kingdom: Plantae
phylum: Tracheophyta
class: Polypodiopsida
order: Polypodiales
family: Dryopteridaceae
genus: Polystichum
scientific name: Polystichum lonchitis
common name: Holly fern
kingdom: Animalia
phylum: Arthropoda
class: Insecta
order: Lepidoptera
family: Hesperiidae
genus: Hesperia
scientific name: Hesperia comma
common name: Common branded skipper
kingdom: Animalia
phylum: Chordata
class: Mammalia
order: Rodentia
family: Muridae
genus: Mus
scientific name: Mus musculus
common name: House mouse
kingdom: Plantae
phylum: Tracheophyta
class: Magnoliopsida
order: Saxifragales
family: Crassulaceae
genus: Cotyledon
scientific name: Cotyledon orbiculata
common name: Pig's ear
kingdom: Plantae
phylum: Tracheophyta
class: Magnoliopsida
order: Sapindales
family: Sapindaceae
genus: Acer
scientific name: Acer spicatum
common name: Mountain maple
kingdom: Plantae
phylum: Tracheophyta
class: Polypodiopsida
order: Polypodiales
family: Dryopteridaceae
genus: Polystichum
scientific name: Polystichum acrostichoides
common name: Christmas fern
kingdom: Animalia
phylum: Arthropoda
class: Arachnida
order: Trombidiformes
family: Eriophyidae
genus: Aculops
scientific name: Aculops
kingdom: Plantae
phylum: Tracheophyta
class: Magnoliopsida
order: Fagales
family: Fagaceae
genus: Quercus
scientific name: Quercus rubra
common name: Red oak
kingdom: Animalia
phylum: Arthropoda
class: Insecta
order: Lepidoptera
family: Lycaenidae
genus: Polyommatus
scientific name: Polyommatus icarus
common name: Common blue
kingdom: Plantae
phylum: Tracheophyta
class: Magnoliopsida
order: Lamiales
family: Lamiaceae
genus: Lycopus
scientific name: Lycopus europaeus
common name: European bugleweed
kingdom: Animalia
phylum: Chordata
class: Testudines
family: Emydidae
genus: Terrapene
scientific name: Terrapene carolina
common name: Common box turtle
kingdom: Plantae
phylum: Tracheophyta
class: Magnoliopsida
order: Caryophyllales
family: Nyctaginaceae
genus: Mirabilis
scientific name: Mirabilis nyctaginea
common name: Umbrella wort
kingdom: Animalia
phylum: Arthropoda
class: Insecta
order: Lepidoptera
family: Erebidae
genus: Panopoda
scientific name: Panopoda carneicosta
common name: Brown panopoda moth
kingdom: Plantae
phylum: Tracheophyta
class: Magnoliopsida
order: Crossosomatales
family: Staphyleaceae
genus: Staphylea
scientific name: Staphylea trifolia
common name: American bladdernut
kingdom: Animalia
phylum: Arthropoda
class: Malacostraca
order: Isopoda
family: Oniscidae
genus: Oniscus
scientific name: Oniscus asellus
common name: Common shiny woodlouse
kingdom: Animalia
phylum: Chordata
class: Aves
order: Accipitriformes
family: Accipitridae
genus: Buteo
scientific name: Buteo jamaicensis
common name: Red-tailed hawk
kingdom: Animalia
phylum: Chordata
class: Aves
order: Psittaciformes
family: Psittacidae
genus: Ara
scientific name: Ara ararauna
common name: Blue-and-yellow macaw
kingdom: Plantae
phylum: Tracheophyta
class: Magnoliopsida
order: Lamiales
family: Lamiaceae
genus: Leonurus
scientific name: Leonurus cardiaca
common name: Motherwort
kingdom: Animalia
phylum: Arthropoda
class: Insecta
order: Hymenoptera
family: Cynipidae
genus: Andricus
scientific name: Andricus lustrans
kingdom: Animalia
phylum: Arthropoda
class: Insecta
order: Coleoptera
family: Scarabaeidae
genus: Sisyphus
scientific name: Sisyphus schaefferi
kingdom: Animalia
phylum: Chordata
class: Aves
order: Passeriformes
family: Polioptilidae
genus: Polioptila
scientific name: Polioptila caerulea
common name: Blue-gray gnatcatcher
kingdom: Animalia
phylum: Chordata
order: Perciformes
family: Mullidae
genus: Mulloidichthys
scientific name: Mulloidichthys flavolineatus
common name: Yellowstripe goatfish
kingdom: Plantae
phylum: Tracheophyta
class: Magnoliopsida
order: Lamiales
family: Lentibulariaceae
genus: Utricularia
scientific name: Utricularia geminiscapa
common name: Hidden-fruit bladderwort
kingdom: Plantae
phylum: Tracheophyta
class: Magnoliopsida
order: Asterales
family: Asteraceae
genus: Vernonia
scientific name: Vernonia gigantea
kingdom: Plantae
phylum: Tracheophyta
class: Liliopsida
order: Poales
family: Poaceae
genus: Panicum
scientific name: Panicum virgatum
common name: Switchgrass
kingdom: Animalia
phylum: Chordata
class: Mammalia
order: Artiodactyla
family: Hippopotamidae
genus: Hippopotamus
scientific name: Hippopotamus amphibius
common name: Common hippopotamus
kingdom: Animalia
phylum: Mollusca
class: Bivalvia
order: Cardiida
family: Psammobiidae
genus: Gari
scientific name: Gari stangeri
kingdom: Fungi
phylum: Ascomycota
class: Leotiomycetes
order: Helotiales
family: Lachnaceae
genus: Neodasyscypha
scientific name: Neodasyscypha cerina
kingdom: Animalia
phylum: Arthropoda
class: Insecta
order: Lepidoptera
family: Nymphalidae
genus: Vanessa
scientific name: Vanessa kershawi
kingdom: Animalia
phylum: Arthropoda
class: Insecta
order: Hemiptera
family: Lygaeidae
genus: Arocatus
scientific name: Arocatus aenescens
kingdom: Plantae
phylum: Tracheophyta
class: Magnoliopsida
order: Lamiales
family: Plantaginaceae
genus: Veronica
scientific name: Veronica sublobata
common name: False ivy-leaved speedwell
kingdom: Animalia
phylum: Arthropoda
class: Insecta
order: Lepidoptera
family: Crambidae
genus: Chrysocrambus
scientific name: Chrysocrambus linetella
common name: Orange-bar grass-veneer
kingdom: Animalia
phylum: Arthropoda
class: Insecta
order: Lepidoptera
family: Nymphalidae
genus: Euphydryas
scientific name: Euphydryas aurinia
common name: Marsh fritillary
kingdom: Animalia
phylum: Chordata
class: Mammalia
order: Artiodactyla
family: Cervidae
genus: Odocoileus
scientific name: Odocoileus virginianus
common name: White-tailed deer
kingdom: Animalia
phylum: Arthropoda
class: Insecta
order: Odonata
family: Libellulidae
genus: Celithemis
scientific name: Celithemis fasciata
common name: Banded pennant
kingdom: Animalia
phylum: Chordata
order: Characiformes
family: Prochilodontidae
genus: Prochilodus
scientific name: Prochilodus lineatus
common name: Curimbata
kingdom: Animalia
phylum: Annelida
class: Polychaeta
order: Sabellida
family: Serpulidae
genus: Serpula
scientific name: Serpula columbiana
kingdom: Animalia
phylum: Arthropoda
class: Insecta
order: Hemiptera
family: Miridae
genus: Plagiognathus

□ □ □ □

DO THIS → Retype every line of the entries above, leaving each one unchanged.

WRITTEN RESPONSE →
kingdom: Plantae
phylum: Tracheophyta
class: Polypodiopsida
order: Polypodiales
family: Dryopteridaceae
genus: Polystichum
scientific name: Polystichum lonchitis
common name: Holly fern
kingdom: Animalia
phylum: Arthropoda
class: Insecta
order: Lepidoptera
family: Hesperiidae
genus: Hesperia
scientific name: Hesperia comma
common name: Common branded skipper
kingdom: Animalia
phylum: Chordata
class: Mammalia
order: Rodentia
family: Muridae
genus: Mus
scientific name: Mus musculus
common name: House mouse
kingdom: Plantae
phylum: Tracheophyta
class: Magnoliopsida
order: Saxifragales
family: Crassulaceae
genus: Cotyledon
scientific name: Cotyledon orbiculata
common name: Pig's ear
kingdom: Plantae
phylum: Tracheophyta
class: Magnoliopsida
order: Sapindales
family: Sapindaceae
genus: Acer
scientific name: Acer spicatum
common name: Mountain maple
kingdom: Plantae
phylum: Tracheophyta
class: Polypodiopsida
order: Polypodiales
family: Dryopteridaceae
genus: Polystichum
scientific name: Polystichum acrostichoides
common name: Christmas fern
kingdom: Animalia
phylum: Arthropoda
class: Arachnida
order: Trombidiformes
family: Eriophyidae
genus: Aculops
scientific name: Aculops
kingdom: Plantae
phylum: Tracheophyta
class: Magnoliopsida
order: Fagales
family: Fagaceae
genus: Quercus
scientific name: Quercus rubra
common name: Red oak
kingdom: Animalia
phylum: Arthropoda
class: Insecta
order: Lepidoptera
family: Lycaenidae
genus: Polyommatus
scientific name: Polyommatus icarus
common name: Common blue
kingdom: Plantae
phylum: Tracheophyta
class: Magnoliopsida
order: Lamiales
family: Lamiaceae
genus: Lycopus
scientific name: Lycopus europaeus
common name: European bugleweed
kingdom: Animalia
phylum: Chordata
class: Testudines
family: Emydidae
genus: Terrapene
scientific name: Terrapene carolina
common name: Common box turtle
kingdom: Plantae
phylum: Tracheophyta
class: Magnoliopsida
order: Caryophyllales
family: Nyctaginaceae
genus: Mirabilis
scientific name: Mirabilis nyctaginea
common name: Umbrella wort
kingdom: Animalia
phylum: Arthropoda
class: Insecta
order: Lepidoptera
family: Erebidae
genus: Panopoda
scientific name: Panopoda carneicosta
common name: Brown panopoda moth
kingdom: Plantae
phylum: Tracheophyta
class: Magnoliopsida
order: Crossosomatales
family: Staphyleaceae
genus: Staphylea
scientific name: Staphylea trifolia
common name: American bladdernut
kingdom: Animalia
phylum: Arthropoda
class: Malacostraca
order: Isopoda
family: Oniscidae
genus: Oniscus
scientific name: Oniscus asellus
common name: Common shiny woodlouse
kingdom: Animalia
phylum: Chordata
class: Aves
order: Accipitriformes
family: Accipitridae
genus: Buteo
scientific name: Buteo jamaicensis
common name: Red-tailed hawk
kingdom: Animalia
phylum: Chordata
class: Aves
order: Psittaciformes
family: Psittacidae
genus: Ara
scientific name: Ara ararauna
common name: Blue-and-yellow macaw
kingdom: Plantae
phylum: Tracheophyta
class: Magnoliopsida
order: Lamiales
family: Lamiaceae
genus: Leonurus
scientific name: Leonurus cardiaca
common name: Motherwort
kingdom: Animalia
phylum: Arthropoda
class: Insecta
order: Hymenoptera
family: Cynipidae
genus: Andricus
scientific name: Andricus lustrans
kingdom: Animalia
phylum: Arthropoda
class: Insecta
order: Coleoptera
family: Scarabaeidae
genus: Sisyphus
scientific name: Sisyphus schaefferi
kingdom: Animalia
phylum: Chordata
class: Aves
order: Passeriformes
family: Polioptilidae
genus: Polioptila
scientific name: Polioptila caerulea
common name: Blue-gray gnatcatcher
kingdom: Animalia
phylum: Chordata
order: Perciformes
family: Mullidae
genus: Mulloidichthys
scientific name: Mulloidichthys flavolineatus
common name: Yellowstripe goatfish
kingdom: Plantae
phylum: Tracheophyta
class: Magnoliopsida
order: Lamiales
family: Lentibulariaceae
genus: Utricularia
scientific name: Utricularia geminiscapa
common name: Hidden-fruit bladderwort
kingdom: Plantae
phylum: Tracheophyta
class: Magnoliopsida
order: Asterales
family: Asteraceae
genus: Vernonia
scientific name: Vernonia gigantea
kingdom: Plantae
phylum: Tracheophyta
class: Liliopsida
order: Poales
family: Poaceae
genus: Panicum
scientific name: Panicum virgatum
common name: Switchgrass
kingdom: Animalia
phylum: Chordata
class: Mammalia
order: Artiodactyla
family: Hippopotamidae
genus: Hippopotamus
scientific name: Hippopotamus amphibius
common name: Common hippopotamus
kingdom: Animalia
phylum: Mollusca
class: Bivalvia
order: Cardiida
family: Psammobiidae
genus: Gari
scientific name: Gari stangeri
kingdom: Fungi
phylum: Ascomycota
class: Leotiomycetes
order: Helotiales
family: Lachnaceae
genus: Neodasyscypha
scientific name: Neodasyscypha cerina
kingdom: Animalia
phylum: Arthropoda
class: Insecta
order: Lepidoptera
family: Nymphalidae
genus: Vanessa
scientific name: Vanessa kershawi
kingdom: Animalia
phylum: Arthropoda
class: Insecta
order: Hemiptera
family: Lygaeidae
genus: Arocatus
scientific name: Arocatus aenescens
kingdom: Plantae
phylum: Tracheophyta
class: Magnoliopsida
order: Lamiales
family: Plantaginaceae
genus: Veronica
scientific name: Veronica sublobata
common name: False ivy-leaved speedwell
kingdom: Animalia
phylum: Arthropoda
class: Insecta
order: Lepidoptera
family: Crambidae
genus: Chrysocrambus
scientific name: Chrysocrambus linetella
common name: Orange-bar grass-veneer
kingdom: Animalia
phylum: Arthropoda
class: Insecta
order: Lepidoptera
family: Nymphalidae
genus: Euphydryas
scientific name: Euphydryas aurinia
common name: Marsh fritillary
kingdom: Animalia
phylum: Chordata
class: Mammalia
order: Artiodactyla
family: Cervidae
genus: Odocoileus
scientific name: Odocoileus virginianus
common name: White-tailed deer
kingdom: Animalia
phylum: Arthropoda
class: Insecta
order: Odonata
family: Libellulidae
genus: Celithemis
scientific name: Celithemis fasciata
common name: Banded pennant
kingdom: Animalia
phylum: Chordata
order: Characiformes
family: Prochilodontidae
genus: Prochilodus
scientific name: Prochilodus lineatus
common name: Curimbata
kingdom: Animalia
phylum: Annelida
class: Polychaeta
order: Sabellida
family: Serpulidae
genus: Serpula
scientific name: Serpula columbiana
kingdom: Animalia
phylum: Arthropoda
class: Insecta
order: Hemiptera
family: Miridae
genus: Plagiognathus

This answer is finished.